Friederike, Hempel, Linda, Valentin... mit diesen Menschen haben wir es in Anne Köhlers ganz besonderem Roman (überwiegend) zu tun. Einer von ihnen ist Architekt und Inhaber eines ausgefallenen, versteckten Hotels in Berlin, die anderen sind dort Gäste. Jede*r von ihnen (einschließlich Hotelbesitzer Valentin) hat ein ordentliches Päckchen zu tragen und befindet sich in einer sehr schwierigen Situation. Linda ist schon länger im Hotel, Friederike und Hempel werden quasi neu "rekrutiert". Es ist ein Hotel, das die Gäste zum absoluten Rückzug einlädt. Es ist geheim und verspricht die Einhaltung der Privatsphäre eines jeden Gastes. Aufgrund der ganz speziellen Architektur des Hotels kann man sich schnell verirren und begegnet im Normalfall keiner Menschenseele. Valentin hat alles gut im Blick. Hofft er. Doch dann verselbständigt sich so einiges, womit der Hotelbesitzer niemals gerechnet hat...
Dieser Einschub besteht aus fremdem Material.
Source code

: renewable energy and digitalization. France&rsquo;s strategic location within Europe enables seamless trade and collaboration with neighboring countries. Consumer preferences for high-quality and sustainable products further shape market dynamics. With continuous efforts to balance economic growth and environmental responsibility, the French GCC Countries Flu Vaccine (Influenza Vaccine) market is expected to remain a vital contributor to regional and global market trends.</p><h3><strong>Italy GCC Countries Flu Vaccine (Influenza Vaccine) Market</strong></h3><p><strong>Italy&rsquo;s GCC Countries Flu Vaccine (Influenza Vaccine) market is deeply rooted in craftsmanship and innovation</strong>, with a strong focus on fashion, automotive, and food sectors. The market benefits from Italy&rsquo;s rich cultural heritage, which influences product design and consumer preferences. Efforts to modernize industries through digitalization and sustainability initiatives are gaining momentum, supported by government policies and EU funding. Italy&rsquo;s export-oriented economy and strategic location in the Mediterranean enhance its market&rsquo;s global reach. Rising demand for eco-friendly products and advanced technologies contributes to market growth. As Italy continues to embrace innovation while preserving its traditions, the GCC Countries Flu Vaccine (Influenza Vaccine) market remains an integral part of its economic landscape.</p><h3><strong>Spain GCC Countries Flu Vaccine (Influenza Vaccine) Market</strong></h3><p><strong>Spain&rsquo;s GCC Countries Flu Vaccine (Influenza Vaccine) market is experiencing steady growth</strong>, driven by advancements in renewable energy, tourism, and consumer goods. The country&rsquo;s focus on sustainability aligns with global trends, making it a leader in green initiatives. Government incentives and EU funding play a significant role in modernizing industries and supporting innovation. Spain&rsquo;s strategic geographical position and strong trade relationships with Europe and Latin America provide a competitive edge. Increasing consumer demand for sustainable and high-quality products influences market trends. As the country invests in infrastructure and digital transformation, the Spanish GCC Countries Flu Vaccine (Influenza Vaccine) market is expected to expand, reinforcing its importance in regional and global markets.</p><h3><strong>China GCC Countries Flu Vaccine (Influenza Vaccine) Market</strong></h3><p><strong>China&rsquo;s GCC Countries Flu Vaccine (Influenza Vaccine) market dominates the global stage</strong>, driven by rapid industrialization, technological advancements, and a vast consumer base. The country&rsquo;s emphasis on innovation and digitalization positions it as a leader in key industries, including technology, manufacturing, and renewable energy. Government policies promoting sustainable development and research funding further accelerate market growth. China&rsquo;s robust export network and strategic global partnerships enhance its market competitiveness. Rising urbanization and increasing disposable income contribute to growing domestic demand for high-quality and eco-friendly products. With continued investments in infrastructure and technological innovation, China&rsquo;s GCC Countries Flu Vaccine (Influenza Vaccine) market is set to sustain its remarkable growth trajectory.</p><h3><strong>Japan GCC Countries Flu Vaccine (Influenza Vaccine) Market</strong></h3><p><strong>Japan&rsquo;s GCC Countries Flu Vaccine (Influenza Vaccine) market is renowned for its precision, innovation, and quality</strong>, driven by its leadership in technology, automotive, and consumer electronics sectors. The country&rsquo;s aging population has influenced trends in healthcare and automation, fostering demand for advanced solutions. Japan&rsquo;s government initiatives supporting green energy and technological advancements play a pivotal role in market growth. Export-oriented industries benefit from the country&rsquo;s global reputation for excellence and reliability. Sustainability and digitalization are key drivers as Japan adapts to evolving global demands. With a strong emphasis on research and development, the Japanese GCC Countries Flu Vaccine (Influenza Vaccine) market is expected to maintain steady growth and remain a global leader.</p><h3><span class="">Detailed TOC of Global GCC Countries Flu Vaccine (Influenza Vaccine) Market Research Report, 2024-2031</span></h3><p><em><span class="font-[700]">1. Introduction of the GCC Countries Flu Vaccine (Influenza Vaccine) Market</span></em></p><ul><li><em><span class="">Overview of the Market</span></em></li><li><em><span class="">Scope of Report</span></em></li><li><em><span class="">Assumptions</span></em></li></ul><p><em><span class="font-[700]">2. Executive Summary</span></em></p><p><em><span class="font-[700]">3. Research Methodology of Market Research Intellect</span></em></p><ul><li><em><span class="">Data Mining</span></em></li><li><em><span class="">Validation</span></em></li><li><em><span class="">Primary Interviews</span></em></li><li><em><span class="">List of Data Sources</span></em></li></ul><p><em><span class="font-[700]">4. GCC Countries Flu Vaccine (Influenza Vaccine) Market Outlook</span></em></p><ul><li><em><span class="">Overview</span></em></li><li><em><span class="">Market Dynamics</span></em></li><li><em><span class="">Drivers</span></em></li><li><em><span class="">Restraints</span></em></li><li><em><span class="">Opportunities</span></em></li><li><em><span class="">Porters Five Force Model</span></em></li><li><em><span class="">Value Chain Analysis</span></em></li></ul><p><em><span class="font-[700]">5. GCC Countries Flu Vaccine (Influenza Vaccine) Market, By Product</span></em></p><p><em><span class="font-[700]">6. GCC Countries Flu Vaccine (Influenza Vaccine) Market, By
Sehr feinfühlig erzählt die Autorin die Geschichten dieser Menschen und bringt mich dazu zu verstehen und mitzufühlen. Es sind Geschichten mitten aus dem Leben und könnten genauso jede*n von uns betreffen. Ich habe sogar hin und wieder inne gehalten und mich selbst in den Personen ein Stück weit erkannt. Die Idee mit einem "Hotel zum Verschwinden" und Abschalten ist dann schon eine gewagte Sache und ich frage mich, ob diese Personen in der Realität tatsächlich so mutig gewesen wären dort einzuchecken. Denn eines zeigt sich doch im Verlauf dieser Geschichte: am wichtigsten ist wohl nicht das Alleinsein. Zumindest nicht für längere Zeit. Viel wichtiger ist das Miteinander, zwischenmenschliche Aktion. Von daher sollte Valentin das Konzept seines Hotels - auch um seiner selbst willen -  vielleicht noch ein wenig überarbeiten ;-)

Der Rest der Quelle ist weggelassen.